**Exercise:** Copy the whole listing below exactly.

# # # # # # #

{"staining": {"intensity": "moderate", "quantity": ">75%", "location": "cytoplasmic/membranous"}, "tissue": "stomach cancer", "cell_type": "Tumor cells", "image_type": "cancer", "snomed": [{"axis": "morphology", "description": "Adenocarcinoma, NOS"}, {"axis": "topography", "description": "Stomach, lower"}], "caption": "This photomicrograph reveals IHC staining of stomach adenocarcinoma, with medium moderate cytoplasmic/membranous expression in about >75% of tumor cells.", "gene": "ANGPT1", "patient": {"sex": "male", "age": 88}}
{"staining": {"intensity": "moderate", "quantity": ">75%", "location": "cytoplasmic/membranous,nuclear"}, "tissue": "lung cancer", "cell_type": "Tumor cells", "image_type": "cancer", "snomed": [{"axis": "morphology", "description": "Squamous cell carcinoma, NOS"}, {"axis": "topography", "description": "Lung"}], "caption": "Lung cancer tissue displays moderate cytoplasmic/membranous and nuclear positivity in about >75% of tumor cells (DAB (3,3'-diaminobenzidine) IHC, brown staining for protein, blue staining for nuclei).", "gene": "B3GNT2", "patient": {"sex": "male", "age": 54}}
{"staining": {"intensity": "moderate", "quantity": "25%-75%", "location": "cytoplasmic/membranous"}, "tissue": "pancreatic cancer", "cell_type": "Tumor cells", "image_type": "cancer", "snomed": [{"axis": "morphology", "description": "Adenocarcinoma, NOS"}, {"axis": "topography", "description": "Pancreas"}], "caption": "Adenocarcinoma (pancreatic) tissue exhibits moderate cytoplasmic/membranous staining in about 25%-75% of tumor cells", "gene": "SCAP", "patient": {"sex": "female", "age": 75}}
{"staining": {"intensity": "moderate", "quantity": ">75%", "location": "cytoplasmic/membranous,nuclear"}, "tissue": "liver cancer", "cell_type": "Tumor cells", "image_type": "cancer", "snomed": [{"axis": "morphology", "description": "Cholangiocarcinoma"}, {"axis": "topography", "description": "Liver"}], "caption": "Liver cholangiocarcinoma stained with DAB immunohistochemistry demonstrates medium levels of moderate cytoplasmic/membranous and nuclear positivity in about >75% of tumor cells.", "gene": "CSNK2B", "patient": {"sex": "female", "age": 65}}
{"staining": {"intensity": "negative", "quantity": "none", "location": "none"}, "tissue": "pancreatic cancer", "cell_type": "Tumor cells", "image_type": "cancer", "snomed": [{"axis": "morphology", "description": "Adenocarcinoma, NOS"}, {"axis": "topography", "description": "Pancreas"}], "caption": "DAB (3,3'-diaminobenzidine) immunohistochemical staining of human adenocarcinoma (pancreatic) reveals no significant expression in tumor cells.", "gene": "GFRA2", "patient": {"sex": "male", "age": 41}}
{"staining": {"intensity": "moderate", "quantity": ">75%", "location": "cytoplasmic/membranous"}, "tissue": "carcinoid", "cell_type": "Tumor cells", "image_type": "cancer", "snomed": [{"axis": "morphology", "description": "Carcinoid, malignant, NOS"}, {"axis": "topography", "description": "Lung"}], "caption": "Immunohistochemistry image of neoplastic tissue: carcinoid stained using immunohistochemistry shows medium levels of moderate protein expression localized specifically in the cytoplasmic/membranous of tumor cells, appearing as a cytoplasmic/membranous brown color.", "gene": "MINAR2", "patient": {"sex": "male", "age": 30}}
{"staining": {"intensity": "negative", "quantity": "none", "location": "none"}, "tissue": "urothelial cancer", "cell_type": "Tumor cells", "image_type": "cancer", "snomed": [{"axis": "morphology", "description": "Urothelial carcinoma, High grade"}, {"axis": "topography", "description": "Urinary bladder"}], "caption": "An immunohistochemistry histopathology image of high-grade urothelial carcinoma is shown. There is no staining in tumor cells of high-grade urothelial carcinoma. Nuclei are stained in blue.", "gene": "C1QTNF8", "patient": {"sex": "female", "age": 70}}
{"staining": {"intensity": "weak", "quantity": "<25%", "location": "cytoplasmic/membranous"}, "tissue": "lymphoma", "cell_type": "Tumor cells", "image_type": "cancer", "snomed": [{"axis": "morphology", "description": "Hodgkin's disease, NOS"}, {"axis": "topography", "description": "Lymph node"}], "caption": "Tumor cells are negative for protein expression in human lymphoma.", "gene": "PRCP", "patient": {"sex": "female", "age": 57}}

# # # # # # #

**Response box:**
{"staining": {"intensity": "moderate", "quantity": ">75%", "location": "cytoplasmic/membranous"}, "tissue": "stomach cancer", "cell_type": "Tumor cells", "image_type": "cancer", "snomed": [{"axis": "morphology", "description": "Adenocarcinoma, NOS"}, {"axis": "topography", "description": "Stomach, lower"}], "caption": "This photomicrograph reveals IHC staining of stomach adenocarcinoma, with medium moderate cytoplasmic/membranous expression in about >75% of tumor cells.", "gene": "ANGPT1", "patient": {"sex": "male", "age": 88}}
{"staining": {"intensity": "moderate", "quantity": ">75%", "location": "cytoplasmic/membranous,nuclear"}, "tissue": "lung cancer", "cell_type": "Tumor cells", "image_type": "cancer", "snomed": [{"axis": "morphology", "description": "Squamous cell carcinoma, NOS"}, {"axis": "topography", "description": "Lung"}], "caption": "Lung cancer tissue displays moderate cytoplasmic/membranous and nuclear positivity in about >75% of tumor cells (DAB (3,3'-diaminobenzidine) IHC, brown staining for protein, blue staining for nuclei).", "gene": "B3GNT2", "patient": {"sex": "male", "age": 54}}
{"staining": {"intensity": "moderate", "quantity": "25%-75%", "location": "cytoplasmic/membranous"}, "tissue": "pancreatic cancer", "cell_type": "Tumor cells", "image_type": "cancer", "snomed": [{"axis": "morphology", "description": "Adenocarcinoma, NOS"}, {"axis": "topography", "description": "Pancreas"}], "caption": "Adenocarcinoma (pancreatic) tissue exhibits moderate cytoplasmic/membranous staining in about 25%-75% of tumor cells", "gene": "SCAP", "patient": {"sex": "female", "age": 75}}
{"staining": {"intensity": "moderate", "quantity": ">75%", "location": "cytoplasmic/membranous,nuclear"}, "tissue": "liver cancer", "cell_type": "Tumor cells", "image_type": "cancer", "snomed": [{"axis": "morphology", "description": "Cholangiocarcinoma"}, {"axis": "topography", "description": "Liver"}], "caption": "Liver cholangiocarcinoma stained with DAB immunohistochemistry demonstrates medium levels of moderate cytoplasmic/membranous and nuclear positivity in about >75% of tumor cells.", "gene": "CSNK2B", "patient": {"sex": "female", "age": 65}}
{"staining": {"intensity": "negative", "quantity": "none", "location": "none"}, "tissue": "pancreatic cancer", "cell_type": "Tumor cells", "image_type": "cancer", "snomed": [{"axis": "morphology", "description": "Adenocarcinoma, NOS"}, {"axis": "topography", "description": "Pancreas"}], "caption": "DAB (3,3'-diaminobenzidine) immunohistochemical staining of human adenocarcinoma (pancreatic) reveals no significant expression in tumor cells.", "gene": "GFRA2", "patient": {"sex": "male", "age": 41}}
{"staining": {"intensity": "moderate", "quantity": ">75%", "location": "cytoplasmic/membranous"}, "tissue": "carcinoid", "cell_type": "Tumor cells", "image_type": "cancer", "snomed": [{"axis": "morphology", "description": "Carcinoid, malignant, NOS"}, {"axis": "topography", "description": "Lung"}], "caption": "Immunohistochemistry image of neoplastic tissue: carcinoid stained using immunohistochemistry shows medium levels of moderate protein expression localized specifically in the cytoplasmic/membranous of tumor cells, appearing as a cytoplasmic/membranous brown color.", "gene": "MINAR2", "patient": {"sex": "male", "age": 30}}
{"staining": {"intensity": "negative", "quantity": "none", "location": "none"}, "tissue": "urothelial cancer", "cell_type": "Tumor cells", "image_type": "cancer", "snomed": [{"axis": "morphology", "description": "Urothelial carcinoma, High grade"}, {"axis": "topography", "description": "Urinary bladder"}], "caption": "An immunohistochemistry histopathology image of high-grade urothelial carcinoma is shown. There is no staining in tumor cells of high-grade urothelial carcinoma. Nuclei are stained in blue.", "gene": "C1QTNF8", "patient": {"sex": "female", "age": 70}}
{"staining": {"intensity": "weak", "quantity": "<25%", "location": "cytoplasmic/membranous"}, "tissue": "lymphoma", "cell_type": "Tumor cells", "image_type": "cancer", "snomed": [{"axis": "morphology", "description": "Hodgkin's disease, NOS"}, {"axis": "topography", "description": "Lymph node"}], "caption": "Tumor cells are negative for protein expression in human lymphoma.", "gene": "PRCP", "patient": {"sex": "female", "age": 57}}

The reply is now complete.